All fees are agreed upon in writing before work commences. We may charge on a retainer, hourly, or fixed-project basis. Invoices will be issued monthly and are payable within 14 days, unless otherwise stated.

Late payments may attract interest at 2% per month and may result in suspension of services until accounts are up to date.

Client Responsibilities

To deliver our services effectively, you agree to:

  • Provide accurate, complete, and timely financial and business information;

  • Respond to reasonable requests in a timely manner;

  • Ensure access to relevant staff, systems, and documentation.

We are not responsible for delays or errors arising from incomplete or inaccurate information provided by the Client.

Confidentiality

Both parties agree to maintain the confidentiality of all business, financial, and personal information shared during the engagement. We will not disclose any confidential information to third parties without written consent, unless required by law.

Limitation of Liability

While we take care to provide accurate and strategic advice, we do not guarantee specific outcomes or business results. To the extent permitted by law, our liability is limited to the total amount paid by the Client for services rendered in the 3 months preceding any claim.

We are not liable for any indirect, incidental, or consequential loss or damage.

Termination

Either party may terminate the engagement with 30 days' written notice. If terminated, the Client agrees to pay for all work completed up to the date of termination.

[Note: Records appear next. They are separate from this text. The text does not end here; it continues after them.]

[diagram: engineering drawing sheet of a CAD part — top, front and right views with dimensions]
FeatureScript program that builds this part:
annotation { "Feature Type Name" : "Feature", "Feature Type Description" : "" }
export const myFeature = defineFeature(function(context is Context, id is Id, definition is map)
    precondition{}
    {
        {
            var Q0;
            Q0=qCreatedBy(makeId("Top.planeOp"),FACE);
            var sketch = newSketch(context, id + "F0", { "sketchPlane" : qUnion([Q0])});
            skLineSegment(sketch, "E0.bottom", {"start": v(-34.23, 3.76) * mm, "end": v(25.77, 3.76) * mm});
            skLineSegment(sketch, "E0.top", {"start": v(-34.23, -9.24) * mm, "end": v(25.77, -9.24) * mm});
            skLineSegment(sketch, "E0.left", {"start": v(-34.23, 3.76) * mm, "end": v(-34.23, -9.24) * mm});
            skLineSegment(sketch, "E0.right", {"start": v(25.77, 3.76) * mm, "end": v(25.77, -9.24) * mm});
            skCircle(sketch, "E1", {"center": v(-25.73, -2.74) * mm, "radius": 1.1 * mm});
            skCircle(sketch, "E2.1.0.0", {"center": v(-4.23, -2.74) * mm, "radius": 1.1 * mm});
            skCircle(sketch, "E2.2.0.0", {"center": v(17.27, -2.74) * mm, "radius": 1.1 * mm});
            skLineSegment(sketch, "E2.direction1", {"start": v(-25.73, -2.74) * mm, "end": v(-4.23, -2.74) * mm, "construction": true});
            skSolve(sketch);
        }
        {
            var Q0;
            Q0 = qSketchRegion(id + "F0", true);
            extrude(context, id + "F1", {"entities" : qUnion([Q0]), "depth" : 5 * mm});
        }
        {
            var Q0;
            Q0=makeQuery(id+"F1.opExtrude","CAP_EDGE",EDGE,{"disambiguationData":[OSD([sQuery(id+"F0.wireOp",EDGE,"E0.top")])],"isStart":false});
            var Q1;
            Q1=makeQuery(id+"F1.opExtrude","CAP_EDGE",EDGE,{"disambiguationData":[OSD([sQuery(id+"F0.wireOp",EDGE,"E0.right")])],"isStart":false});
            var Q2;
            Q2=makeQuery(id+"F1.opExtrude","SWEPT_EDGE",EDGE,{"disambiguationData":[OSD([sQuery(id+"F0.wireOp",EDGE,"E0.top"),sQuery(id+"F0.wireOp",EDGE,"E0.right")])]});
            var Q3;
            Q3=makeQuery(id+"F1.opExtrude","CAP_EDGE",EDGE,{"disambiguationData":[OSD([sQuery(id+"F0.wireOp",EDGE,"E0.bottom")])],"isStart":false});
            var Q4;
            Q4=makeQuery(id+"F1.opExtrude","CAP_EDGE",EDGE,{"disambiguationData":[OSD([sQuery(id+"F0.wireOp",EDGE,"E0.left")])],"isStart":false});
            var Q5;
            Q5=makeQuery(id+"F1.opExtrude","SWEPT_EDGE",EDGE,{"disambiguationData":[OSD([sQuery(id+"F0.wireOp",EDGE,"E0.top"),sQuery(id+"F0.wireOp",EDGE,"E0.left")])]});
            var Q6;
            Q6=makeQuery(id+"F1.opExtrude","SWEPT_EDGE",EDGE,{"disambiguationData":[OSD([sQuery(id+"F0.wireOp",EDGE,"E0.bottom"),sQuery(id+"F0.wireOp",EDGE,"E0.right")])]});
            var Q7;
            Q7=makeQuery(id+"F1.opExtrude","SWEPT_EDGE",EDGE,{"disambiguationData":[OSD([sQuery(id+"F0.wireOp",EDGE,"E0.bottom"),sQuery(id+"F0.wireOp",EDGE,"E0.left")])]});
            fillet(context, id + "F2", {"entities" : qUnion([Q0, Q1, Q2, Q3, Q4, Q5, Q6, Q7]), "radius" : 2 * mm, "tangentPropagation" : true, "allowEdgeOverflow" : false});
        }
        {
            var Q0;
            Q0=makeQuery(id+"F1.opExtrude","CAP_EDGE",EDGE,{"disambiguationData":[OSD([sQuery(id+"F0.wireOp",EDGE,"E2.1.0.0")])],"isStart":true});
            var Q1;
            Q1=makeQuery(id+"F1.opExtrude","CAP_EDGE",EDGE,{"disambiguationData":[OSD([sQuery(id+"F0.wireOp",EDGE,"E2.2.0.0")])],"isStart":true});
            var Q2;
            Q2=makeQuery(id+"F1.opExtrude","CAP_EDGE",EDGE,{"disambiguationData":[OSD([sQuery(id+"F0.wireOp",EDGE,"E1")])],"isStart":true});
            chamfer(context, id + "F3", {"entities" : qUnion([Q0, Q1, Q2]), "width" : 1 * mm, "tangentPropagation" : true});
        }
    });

We reserve the right to terminate the agreement immediately if there is a breach of these Terms, failure to pay fees, or unethical conduct.

Intellectual Property

Unless otherwise agreed in writing, any tools, templates, models, or intellectual property developed by us during the engagement remain our property. The Client is granted a non-exclusive license to use them solely for internal business use.

Professional Standards

We adhere to professional and ethical standards consistent with Australian financial and business advisory practices. However, we are not a registered tax agent or legal advisor. Any tax or legal matters should be referred to the appropriate licensed professionals.

Jurisdiction

These Terms are governed by the laws of Queensland, Australia. Any disputes arising under these Terms shall be resolved in the courts of Queensland.